Économie

L'Asloca met en garde contre un « retour des congés-ventes »

03.09.2026 15h24

L'Asloca met en garde contre un "retour des congés-ventes"

A Genève, l'Asloca craint que les immeubles à loyers abordables ne soient vendus "à la découpe" si la modification de la loi sur les démolitions, transformations et rénovations de maisons d'habitation (LDTR) est acceptée en votation le 27 septembre (image d'illustration).

Photo: KEYSTONE/SALVATORE DI NOLFI

Genève se prononce le 27 septembre prochain sur une modification législative qui vise à permettre aux locataires d'acheter plus facilement leur logement. Selon l'Asloca, qui a attaqué cette loi par référendum, cet assouplissement est synonyme d'un retour de la pratique spéculative des congés-ventes.

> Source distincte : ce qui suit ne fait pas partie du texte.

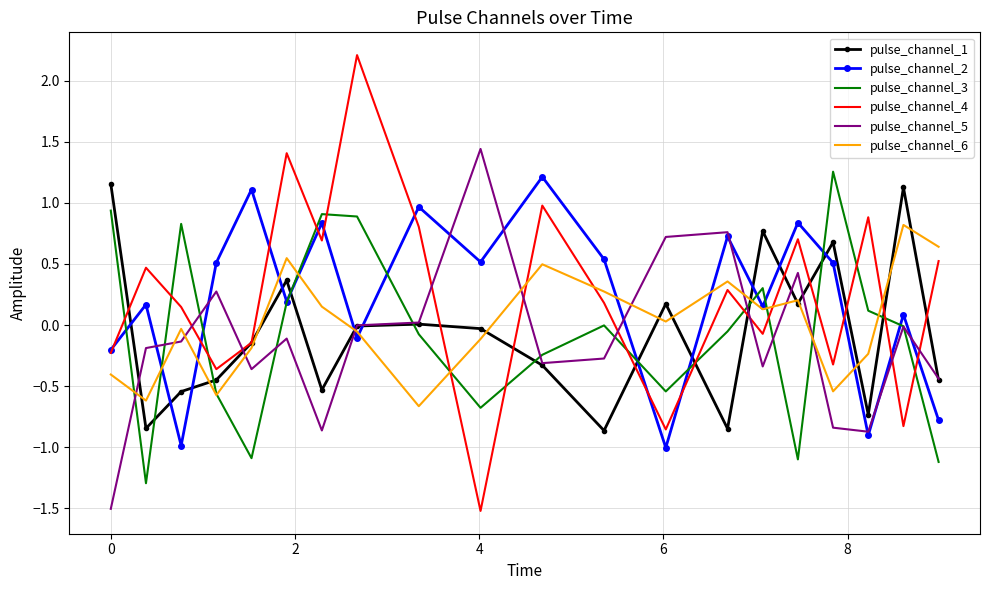

What is the maximum value for pulse_channel_4?

2.2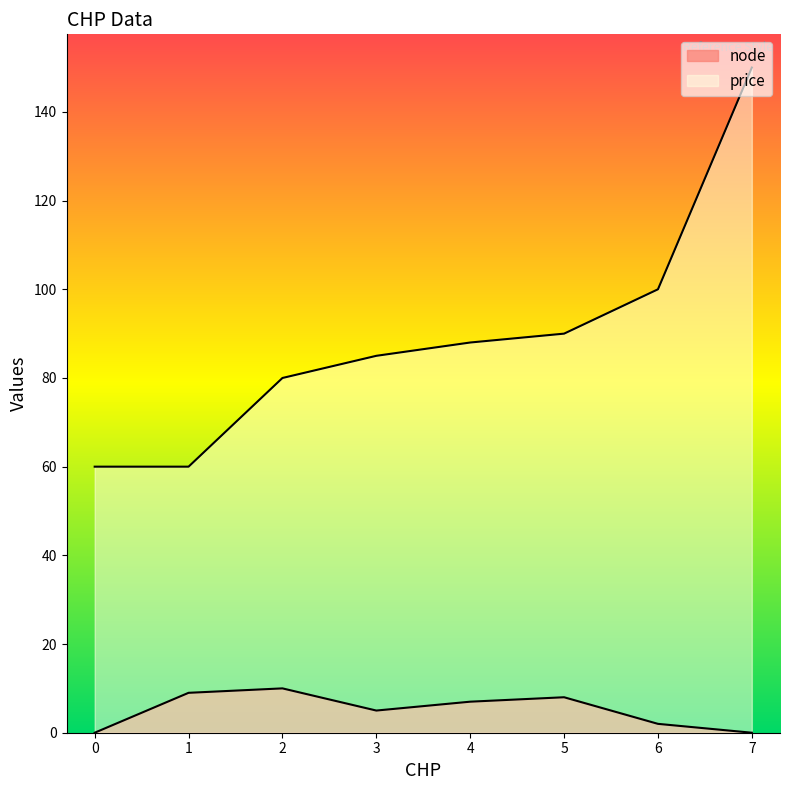

How many values in the price series are below 88?

4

En touchant à la loi sur les démolitions, transformations et rénovations de maisons d'habitation (LDTR), c'est la digue de protection des locataires qui va céder, a mis en garde Christian Dandrès, juriste à l'Association des locataires (Asloca). Le conseiller national (PS/GE) a insisté: 'sans la protection de la LDTR, on se retrouvera dans le désert du droit du bail fédéral'.

Les référendaires ont présenté jeudi devant la presse leurs arguments. 'Avec cette loi, on met en place un jeu de Monopoly géant, qui est pipé,' a souligné Caroline Marti, vice-présidente de l'Asloca et députée socialiste. Elle dénonce une dérive spéculative.

Selon les référendaires, cette modification de la LDTR entraînera des milliers de résiliations de bail. Et de rappeler que le cadre actuel limite la possibilité de vendre un immeuble locatif 'à la découpe', soit appartement par appartement. Avec la nouvelle loi, les locataires se retrouveraient à la merci d'un motif et d'une incitation supplémentaires de congé, estime l'Asloca.

'Un verrou qui fonctionne'

Selon l'association, contrairement à ce qu'affirment les milieux immobiliers, qui ont présenté leur point de vue la semaine dernière, le droit du bail et son interprétation par le Tribunal fédéral (TF) n'offrent pas une protection suffisante. Seule la LDTR actuelle pose une digue solide pour que les locataires en place ne perdent pas leur logement si le propriétaire veut le vendre.

Concrètement, le cadre actuel permet la vente d'un appartement à son locataire pour autant qu'il l'occupe depuis au moins trois ans et si 60% des autres locataires donnent leur accord. Il faut aussi un intérêt public suffisant pour que la vente puisse se faire. Selon l'Asloca, ce verrou de la LDTR fonctionne, car seules une centaine de ventes sont réalisées de cette manière chaque année.

La modification de la LDTR en votation le 27 septembre fait passer à la trappe la règle de l'approbation des 60%. Le projet impose en revanche cinq conditions cumulatives, comme le fait d'habiter son logement depuis au moins 3 ans et l'obligation d'y habiter ensuite pendant 5 ans. Le prix de vente est plafonné au prix moyen des PPE en zone de développement.

Déjà en 2016

Des cautèles suffisantes pour les partisans de la modification, emmenés par Diane Barbier-Mueller, présidente de la Chambre genevoise immobilière et députée PLR. De la poudre aux yeux, rétorque l'Asloca. Selon Mme Marti, il est hors de question de siphonner le parc locatif pour augmenter la part de PPE dans un canton où la pénurie de logements est chronique.

La gauche ainsi que l'UDC et Libertés et Justice sociale (LJS) appellent à voter non alors que le PLR, le Centre et le MCG soutiennent cette loi. La population s'était déjà prononcée en 2016 sur une proposition assez similaire. Le texte avait alors été refusé à une courte majorité en votation.